I’m been thinking a lot about agent teams. You know, a set of AI agents that work together towards a goal. You might implement this within a single agent harness (see Garry Tan’s gstack for Claude Code) or with an orchestrator for multiple harnesses (see Google’s Scion project). I’ve been doing agent-at-a-time coding work thus far, but figured it was time to dive into more multi-agent workflows. The subagents natively built into Google Antigravity 2.0 and Antigravity CLI gave me the push.

Why use subagents at all? Can’t I just use one coding agent to run through my work? Don’t we reach decision fatigue faster because of the coordination overhead? Yes, the engineering work shifts from more sequential human tasks to assigning and reviewing the work of multiple AI agents. There’a tax, no doubt. But there are benefits to deconstructing the work in a way that an agent team can tackle it. You limit the change surface (by giving each agent a persona, MCPs, and skills to address an isolated piece of work), consume fewer tokens (by not processing the entire context for all tasks), and go faster (by parallelizing work that tolerates it).
Sound intimidating? It’s felt that way to me. But Claude Code and Antigravity CLI make it less scary. Let’s talk about Google Antigravity. This agent-first harness (used via a desktop app, CLI, or IDE) provides out-of-the-box support for pre-built subagents (e..g browser and research), creating custom subagents, communicating between subagents, and lifecycle management of subagents.
I spent last weekend playing around with prompts to create an agent team that could build a backend API, a corresponding frontend API, and some unit tests. To make this process go as fast as possible, I’m also basically doing YOLO mode where I let Antigravity run any terminal command and proceed without my intervention. Here’s the setup in the Antigravity desktop app.

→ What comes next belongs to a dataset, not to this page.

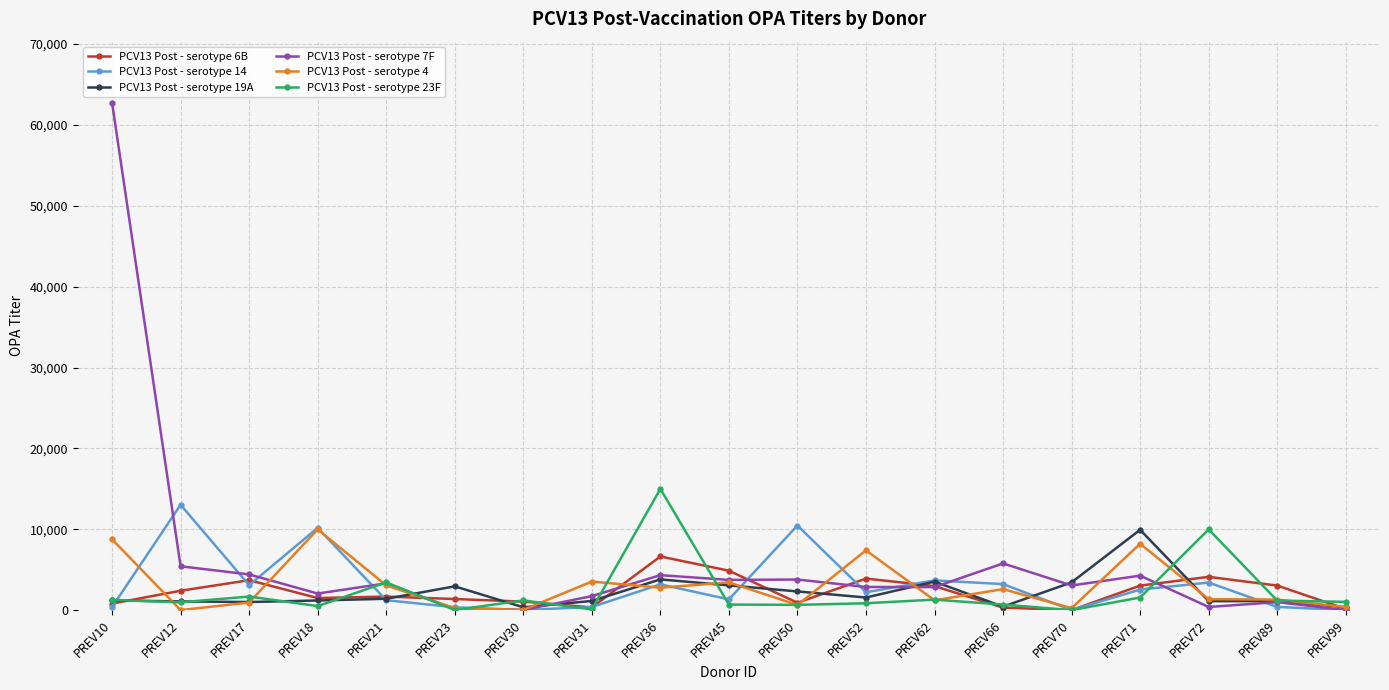

At which category does PCV13 Post - serotype 14 reach its first local peak?

PREV12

So what’s the prompt? Here’s what I came up with.
Let's build a hotel room booking app for Seroter Hotels consisting of a Go backend API and a web frontend.
First, launch the **Engineering Manager** agent to design the API and frontend, saving the design and a Mermaid diagram into an artifact called 'architecture.md'.
Once the design is ready, launch three agents in parallel:
1. **Test Manager**: Write a simple API test plan and append it to 'architecture.md'.
2. **Backend Engineer**: Build a clean Go REST API with standard error handling based on the design.
3. **Frontend Engineer**: Build a responsive web UI using a simple CSS framework like Tailwind to interact with the API (skip UI testing).
As soon as the Test Manager finishes the plan, have them hand it off to the Backend Engineer, who reads the plan from 'architecture.md' and adds the Go tests to the code. After both engineers finish building, the Test Manager runs the tests. Finally, spin up both components and a browser so I can test the live app.
Let’s be clear. In real-life, you’d provide each subagent with significantly more context (tools, skills, data structures, persona characteristics) or trigger some back-and-forth so the subagent could gather a rich set of requirements from you. But this works to prove the point.
Here’s a video recording of the result, at 1.0x speed. It takes all of ninety seconds from when Antigravity starts working until the frontend and backend services are running. Below the video, I’ll deconstruct some key parts of the response.
Right after Antigravity got started, we saw the Implementation plan. This artifact defined each subagent and the sequence they would follow.

I steered work to a shared architecture.md file. When we view that, we see the decision log used by the agents.

As the subagents got to work, the main task list kept getting updated automatically.

Each subagent had its own context and workstream. Here, the backend agent records its implementation work.

It’s mesmerizing to watch the subagents start up and do their thing! On this right pane, you can see each subagent come up, printouts of each thing it’s doing, and finally when the root agent kills them off. I’m also able to track all the artifacts and any background tasks going on.

When it finished up, the main conversation recapped the final details and showed me how to access the app endpoints.

Because Antigravity knows how to work the Chrome browser, it also automatically launched a browser window and showed me the web front end. Looks great!

The Antigravity CLI supports virtually the same workflow.

I think it completed even faster than the desktop app! Same agent team. Same artifacts and workflow.

Pretty awesome. I’m sold. Download Google Antigravity, copy my prompt, make it better, try this for yourself. To me, building software has never been this fun.